Frage an Oliver Krischer von Otto M. bezüglich Wirtschaft
Sehr geehrter Herr Krischer,
Sie und Ihre Partei verlangen einen möglichst schnellen Ausstieg aus dem Verbrennungsmotor.
Dies mag aus einer klimapolitischen Perspektive notwendig sein, aber angesichts der gigantischen Bedeutung der Autoindustrie - neben VW-Konzern, BMW und Daimler gibt es ja noch die vielen Zulieferer - für den Standort Deutschland ruinös. Auch das Frauenhofer-Institut geht von starken Beschäftigungs-Einschnitten durch den Umstieg auf die Elektromobilität aus. Sollte die Politik Maßnahmen ergreifen, um diesem drohenden Beschäftigungsverlust entgegen zu wirken?
Zudem: Nach den europäischen CO2-Richtlinien können sich die Hersteller Elektroautos als Null-Emissions-Wagen anrechnen lassen. Macht es Sinn, dass ein Audi e-tron mit 2.5t und 500PS - der aus betriebswirtschaftlicher Sicht natürlich lohnenswerter zu bauen ist als ein Kleinwagen - vor dem Gesetz als klimaschädlicher gilt als ein VW up? Oder sollte man die Richtlinie so verändern, dass auch Herstellungsemissionen und Energieverbrauch berücksichtigt werden?
Sehr geehrter Herr Meyer,
vielen Dank für Ihre Frage, die ich gerne beantworte.

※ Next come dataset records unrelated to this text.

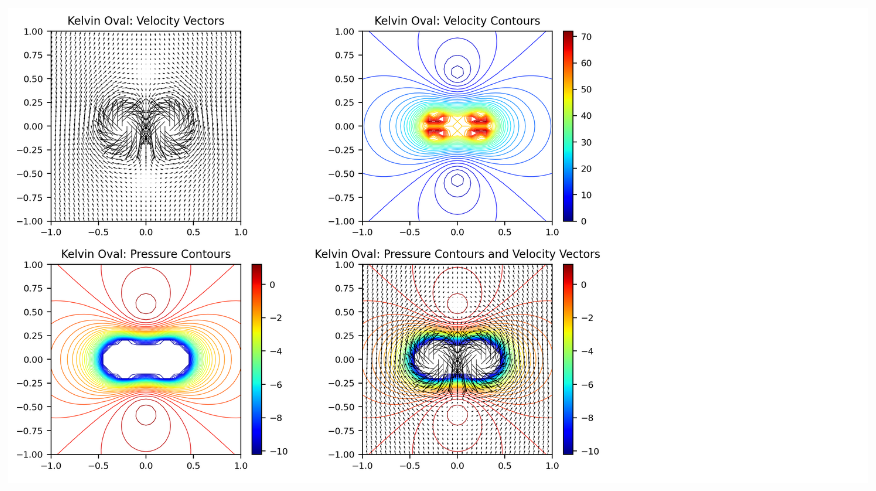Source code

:   <img src="https://github.com/dpwiese/eae-126-python/blob/main/project1/fig/project1_part3_kelvin_oval.png?raw=true" width="600">
</p>

<p align="center">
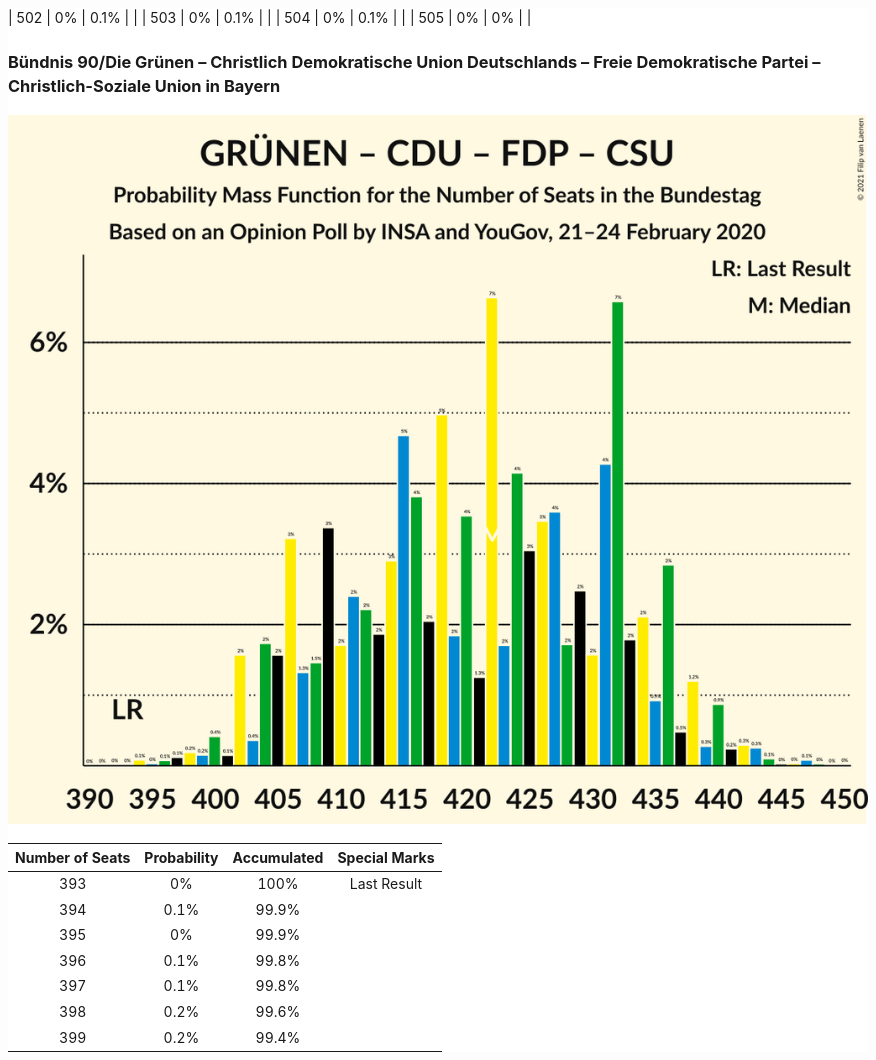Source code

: | 502 | 0% | 0.1% |  |
| 503 | 0% | 0.1% |  |
| 504 | 0% | 0.1% |  |
| 505 | 0% | 0% |  |

### Bündnis 90/Die Grünen – Christlich Demokratische Union Deutschlands – Freie Demokratische Partei – Christlich-Soziale Union in Bayern

![Graph with seats probability mass function not yet produced](2020-02-24-INSAandYouGov-coalitions-seats-pmf-grünen–cdu–fdp–csu.png "Seats Probability Mass Function")

| Number of Seats | Probability | Accumulated | Special Marks |
|:---------------:|:-----------:|:-----------:|:-------------:|
| 393 | 0% | 100% | Last Result |
| 394 | 0.1% | 99.9% |  |
| 395 | 0% | 99.9% |  |
| 396 | 0.1% | 99.8% |  |
| 397 | 0.1% | 99.8% |  |
| 398 | 0.2% | 99.6% |  |
| 399 | 0.2% | 99.4% |  |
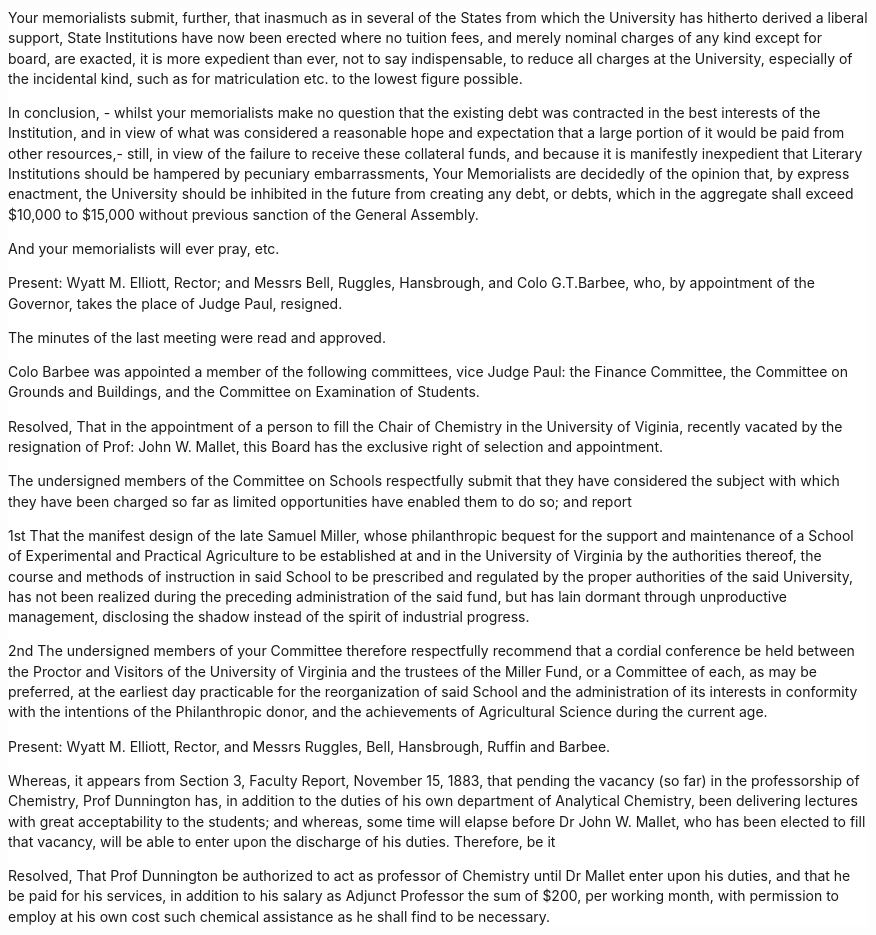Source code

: Your memorialists submit, further, that inasmuch as in several of the States from which the University has hitherto derived a liberal support, State Institutions have now been erected where no tuition fees, and merely nominal charges of any kind except for board, are exacted, it is more expedient than ever, not to say indispensable, to reduce all charges at the University, especially of the incidental kind, such as for matriculation etc. to the lowest figure possible.

In conclusion, - whilst your memorialists make no question that the existing debt was contracted in the best interests of the Institution, and in view of what was considered a reasonable hope and expectation that a large portion of it would be paid from other resources,- still, in view of the failure to receive these collateral funds, and because it is manifestly inexpedient that Literary Institutions should be hampered by pecuniary embarrassments, Your Memorialists are decidedly of the opinion that, by express enactment, the University should be inhibited in the future from creating any debt, or debts, which in the aggregate shall exceed $10,000 to $15,000 without previous sanction of the General Assembly.

And your memorialists will ever pray, etc.

Present: Wyatt M. Elliott, Rector; and Messrs Bell, Ruggles, Hansbrough, and Colo G.T.Barbee, who, by appointment of the Governor, takes the place of Judge Paul, resigned.

The minutes of the last meeting were read and approved.

Colo Barbee was appointed a member of the following committees, vice Judge Paul: the Finance Committee, the Committee on Grounds and Buildings, and the Committee on Examination of Students.

Resolved, That in the appointment of a person to fill the Chair of Chemistry in the University of Viginia, recently vacated by the resignation of Prof: John W. Mallet, this Board has the exclusive right of selection and appointment.

The undersigned members of the Committee on Schools respectfully submit that they have considered the subject with which they have been charged so far as limited opportunities have enabled them to do so; and report

1st That the manifest design of the late Samuel Miller, whose philanthropic bequest for the support and maintenance of a School of Experimental and Practical Agriculture to be established at and in the University of Virginia by the authorities thereof, the course and methods of instruction in said School to be prescribed and regulated by the proper authorities of the said University, has not been realized during the preceding administration of the said fund, but has lain dormant through unproductive management, disclosing the shadow instead of the spirit of industrial progress.

2nd The undersigned members of your Committee therefore respectfully recommend that a cordial conference be held between the Proctor and Visitors of the University of Virginia and the trustees of the Miller Fund, or a Committee of each, as may be preferred, at the earliest day practicable for the reorganization of said School and the administration of its interests in conformity with the intentions of the Philanthropic donor, and the achievements of Agricultural Science during the current age.

Present: Wyatt M. Elliott, Rector, and Messrs Ruggles, Bell, Hansbrough, Ruffin and Barbee.

Whereas, it appears from Section 3, Faculty Report, November 15, 1883, that pending the vacancy (so far) in the professorship of Chemistry, Prof Dunnington has, in addition to the duties of his own department of Analytical Chemistry, been delivering lectures with great acceptability to the students; and whereas, some time will elapse before Dr John W. Mallet, who has been elected to fill that vacancy, will be able to enter upon the discharge of his duties. Therefore, be it

Resolved, That Prof Dunnington be authorized to act as professor of Chemistry until Dr Mallet enter upon his duties, and that he be paid for his services, in addition to his salary as Adjunct Professor the sum of $200, per working month, with permission to employ at his own cost such chemical assistance as he shall find to be necessary.
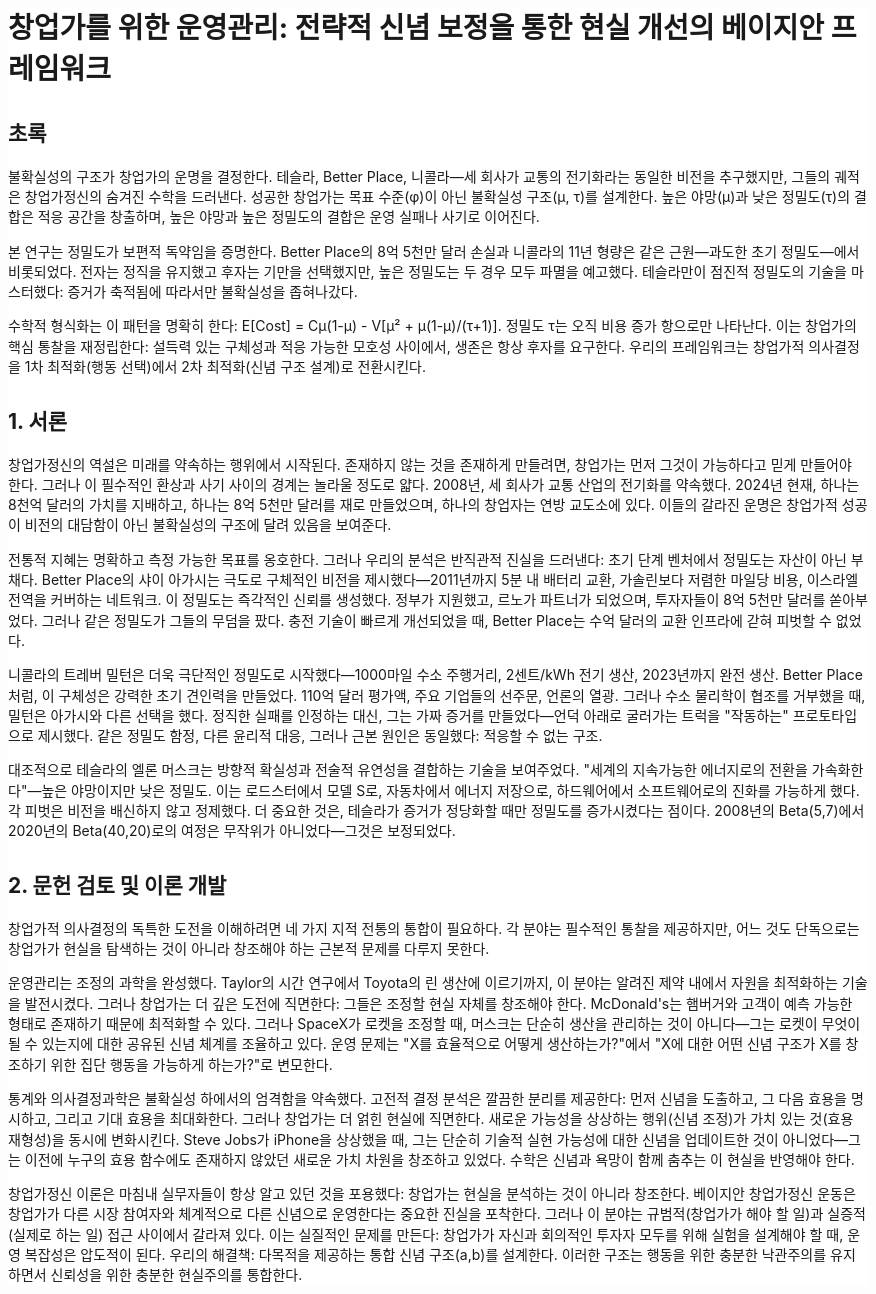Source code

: # 창업가를 위한 운영관리: 전략적 신념 보정을 통한 현실 개선의 베이지안 프레임워크

## 초록

불확실성의 구조가 창업가의 운명을 결정한다. 테슬라, Better Place, 니콜라—세 회사가 교통의 전기화라는 동일한 비전을 추구했지만, 그들의 궤적은 창업가정신의 숨겨진 수학을 드러낸다. 성공한 창업가는 목표 수준(φ)이 아닌 불확실성 구조(μ, τ)를 설계한다. 높은 야망(μ)과 낮은 정밀도(τ)의 결합은 적응 공간을 창출하며, 높은 야망과 높은 정밀도의 결합은 운영 실패나 사기로 이어진다.

본 연구는 정밀도가 보편적 독약임을 증명한다. Better Place의 8억 5천만 달러 손실과 니콜라의 11년 형량은 같은 근원—과도한 초기 정밀도—에서 비롯되었다. 전자는 정직을 유지했고 후자는 기만을 선택했지만, 높은 정밀도는 두 경우 모두 파멸을 예고했다. 테슬라만이 점진적 정밀도의 기술을 마스터했다: 증거가 축적됨에 따라서만 불확실성을 좁혀나갔다.

수학적 형식화는 이 패턴을 명확히 한다: E[Cost] = Cμ(1-μ) - V[μ² + μ(1-μ)/(τ+1)]. 정밀도 τ는 오직 비용 증가 항으로만 나타난다. 이는 창업가의 핵심 통찰을 재정립한다: 설득력 있는 구체성과 적응 가능한 모호성 사이에서, 생존은 항상 후자를 요구한다. 우리의 프레임워크는 창업가적 의사결정을 1차 최적화(행동 선택)에서 2차 최적화(신념 구조 설계)로 전환시킨다.

## 1. 서론

창업가정신의 역설은 미래를 약속하는 행위에서 시작된다. 존재하지 않는 것을 존재하게 만들려면, 창업가는 먼저 그것이 가능하다고 믿게 만들어야 한다. 그러나 이 필수적인 환상과 사기 사이의 경계는 놀라울 정도로 얇다. 2008년, 세 회사가 교통 산업의 전기화를 약속했다. 2024년 현재, 하나는 8천억 달러의 가치를 지배하고, 하나는 8억 5천만 달러를 재로 만들었으며, 하나의 창업자는 연방 교도소에 있다. 이들의 갈라진 운명은 창업가적 성공이 비전의 대담함이 아닌 불확실성의 구조에 달려 있음을 보여준다.

전통적 지혜는 명확하고 측정 가능한 목표를 옹호한다. 그러나 우리의 분석은 반직관적 진실을 드러낸다: 초기 단계 벤처에서 정밀도는 자산이 아닌 부채다. Better Place의 샤이 아가시는 극도로 구체적인 비전을 제시했다—2011년까지 5분 내 배터리 교환, 가솔린보다 저렴한 마일당 비용, 이스라엘 전역을 커버하는 네트워크. 이 정밀도는 즉각적인 신뢰를 생성했다. 정부가 지원했고, 르노가 파트너가 되었으며, 투자자들이 8억 5천만 달러를 쏟아부었다. 그러나 같은 정밀도가 그들의 무덤을 팠다. 충전 기술이 빠르게 개선되었을 때, Better Place는 수억 달러의 교환 인프라에 갇혀 피벗할 수 없었다.

니콜라의 트레버 밀턴은 더욱 극단적인 정밀도로 시작했다—1000마일 수소 주행거리, 2센트/kWh 전기 생산, 2023년까지 완전 생산. Better Place처럼, 이 구체성은 강력한 초기 견인력을 만들었다. 110억 달러 평가액, 주요 기업들의 선주문, 언론의 열광. 그러나 수소 물리학이 협조를 거부했을 때, 밀턴은 아가시와 다른 선택을 했다. 정직한 실패를 인정하는 대신, 그는 가짜 증거를 만들었다—언덕 아래로 굴러가는 트럭을 "작동하는" 프로토타입으로 제시했다. 같은 정밀도 함정, 다른 윤리적 대응, 그러나 근본 원인은 동일했다: 적응할 수 없는 구조.

대조적으로 테슬라의 엘론 머스크는 방향적 확실성과 전술적 유연성을 결합하는 기술을 보여주었다. "세계의 지속가능한 에너지로의 전환을 가속화한다"—높은 야망이지만 낮은 정밀도. 이는 로드스터에서 모델 S로, 자동차에서 에너지 저장으로, 하드웨어에서 소프트웨어로의 진화를 가능하게 했다. 각 피벗은 비전을 배신하지 않고 정제했다. 더 중요한 것은, 테슬라가 증거가 정당화할 때만 정밀도를 증가시켰다는 점이다. 2008년의 Beta(5,7)에서 2020년의 Beta(40,20)로의 여정은 무작위가 아니었다—그것은 보정되었다.

## 2. 문헌 검토 및 이론 개발

창업가적 의사결정의 독특한 도전을 이해하려면 네 가지 지적 전통의 통합이 필요하다. 각 분야는 필수적인 통찰을 제공하지만, 어느 것도 단독으로는 창업가가 현실을 탐색하는 것이 아니라 창조해야 하는 근본적 문제를 다루지 못한다.

운영관리는 조정의 과학을 완성했다. Taylor의 시간 연구에서 Toyota의 린 생산에 이르기까지, 이 분야는 알려진 제약 내에서 자원을 최적화하는 기술을 발전시켰다. 그러나 창업가는 더 깊은 도전에 직면한다: 그들은 조정할 현실 자체를 창조해야 한다. McDonald's는 햄버거와 고객이 예측 가능한 형태로 존재하기 때문에 최적화할 수 있다. 그러나 SpaceX가 로켓을 조정할 때, 머스크는 단순히 생산을 관리하는 것이 아니다—그는 로켓이 무엇이 될 수 있는지에 대한 공유된 신념 체계를 조율하고 있다. 운영 문제는 "X를 효율적으로 어떻게 생산하는가?"에서 "X에 대한 어떤 신념 구조가 X를 창조하기 위한 집단 행동을 가능하게 하는가?"로 변모한다.

통계와 의사결정과학은 불확실성 하에서의 엄격함을 약속했다. 고전적 결정 분석은 깔끔한 분리를 제공한다: 먼저 신념을 도출하고, 그 다음 효용을 명시하고, 그리고 기대 효용을 최대화한다. 그러나 창업가는 더 얽힌 현실에 직면한다. 새로운 가능성을 상상하는 행위(신념 조정)가 가치 있는 것(효용 재형성)을 동시에 변화시킨다. Steve Jobs가 iPhone을 상상했을 때, 그는 단순히 기술적 실현 가능성에 대한 신념을 업데이트한 것이 아니었다—그는 이전에 누구의 효용 함수에도 존재하지 않았던 새로운 가치 차원을 창조하고 있었다. 수학은 신념과 욕망이 함께 춤추는 이 현실을 반영해야 한다.

창업가정신 이론은 마침내 실무자들이 항상 알고 있던 것을 포용했다: 창업가는 현실을 분석하는 것이 아니라 창조한다. 베이지안 창업가정신 운동은 창업가가 다른 시장 참여자와 체계적으로 다른 신념으로 운영한다는 중요한 진실을 포착한다. 그러나 이 분야는 규범적(창업가가 해야 할 일)과 실증적(실제로 하는 일) 접근 사이에서 갈라져 있다. 이는 실질적인 문제를 만든다: 창업가가 자신과 회의적인 투자자 모두를 위해 실험을 설계해야 할 때, 운영 복잡성은 압도적이 된다. 우리의 해결책: 다목적을 제공하는 통합 신념 구조(a,b)를 설계한다. 이러한 구조는 행동을 위한 충분한 낙관주의를 유지하면서 신뢰성을 위한 충분한 현실주의를 통합한다.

Eine aktuelle Studie des Institutes für Arbeitsmarkt und Berufsforschung befasst sich mit den Herausforderungen des Ausbaus der Elektromobilität für Wirtschaftswachstum und Arbeitsplätze (http://doku.iab.de/forschungsbericht/2018/fb0818.pdf).
In den Medien wurde zuletzt besonders die Botschaft vermittelt, dass durch den Umbau viele Arbeitsplätze bis 2035 gefährdet seien. In der Berichterstattung wurde aber oft übersehen, dass durch die Umstellung auf die Elektromobilität erst einmal positive Beschäftigungseffekte bis zum Jahr 2022 prognostiziert werden. Im Jahr 2019 werden durch den Umbau zur E-Mobilität etwa 40.000 mehr Menschen beschäftigt sein als bei einem „Weiter-So“. 2020 sind es noch immer etwa 30 Tausend mehr Jobs.
Neue Beschäftigung wird es dabei weniger im Fahrzeugbau selbst geben, aber dafür in anderen Branchen. Das hängt mit dem Investitionsbedarf durch die Elektromobilität zusammen. So profitieren zum Beispiel der Maschinenbau, das Baugewerbe, aber auch die Informations- und Kommunikationstechnologie und die Weiterbildungsbranche. Auch die Energieversorger profitieren selbstverständlich von der Umstellung auf Strom als Antriebsmittel und werden dauerhaft neue Stellen schaffen. Dabei wird es grundsätzlich eine Nachfrage nach Arbeitskräften aller Qualifikationen geben, Fachkräfte und ExpertInnen werden besonders profitieren.
Interessant an den Prognosen ist vor allem folgender Punkt: Abhängig davon, wie sich die Batterieproduktion in Deutschland entwickelt, sind auch langfristig positive Wirtschafts- und Beschäftigungseffekt zu erwarten. Hier anzusetzen ist Aufgabe eines langfristig denkenden Managements. Politisch gilt es, jetzt geeignete wirtschafts- und beschäftigungspolitische Voraussetzungen zu schaffen.
Dass die Klimakrise unser aller Wohlbefinden und Wohlstand gefährdet, ist eine Tatsache. Es muss von daher aus ökonomischer Sicht im ureigenen Interesse unserer Industrie sein, notwendige wirtschaftliche Trends nicht zu verschlafen und sich dementsprechend aufzustellen. Ein Blick nach Detroit zeigt, welche schweren wirtschaftlichen und auch sozialen Verwerfungen zu erwarten sind, wenn gerade große Konzerne den Anschluss verlieren. Viele Unternehmen haben das inzwischen erkannt. Auch bei der deutschen Automobilindustrie ist ein langsames Umdenken erkennbar.
Von daher ist richtig: Wenn der ökologische Umbau nicht von den Unternehmen mit politischer Unterstützung konsequent vorangetrieben wird, dann sind viele Arbeitsplätze in ernsthafter Gefahr. Wir müssen darum ökologische Leitplanken setzen, planbare und verbindliche Ziele formulieren und die Unternehmen in die Pflicht nehmen und bei der Veränderung unterstützen.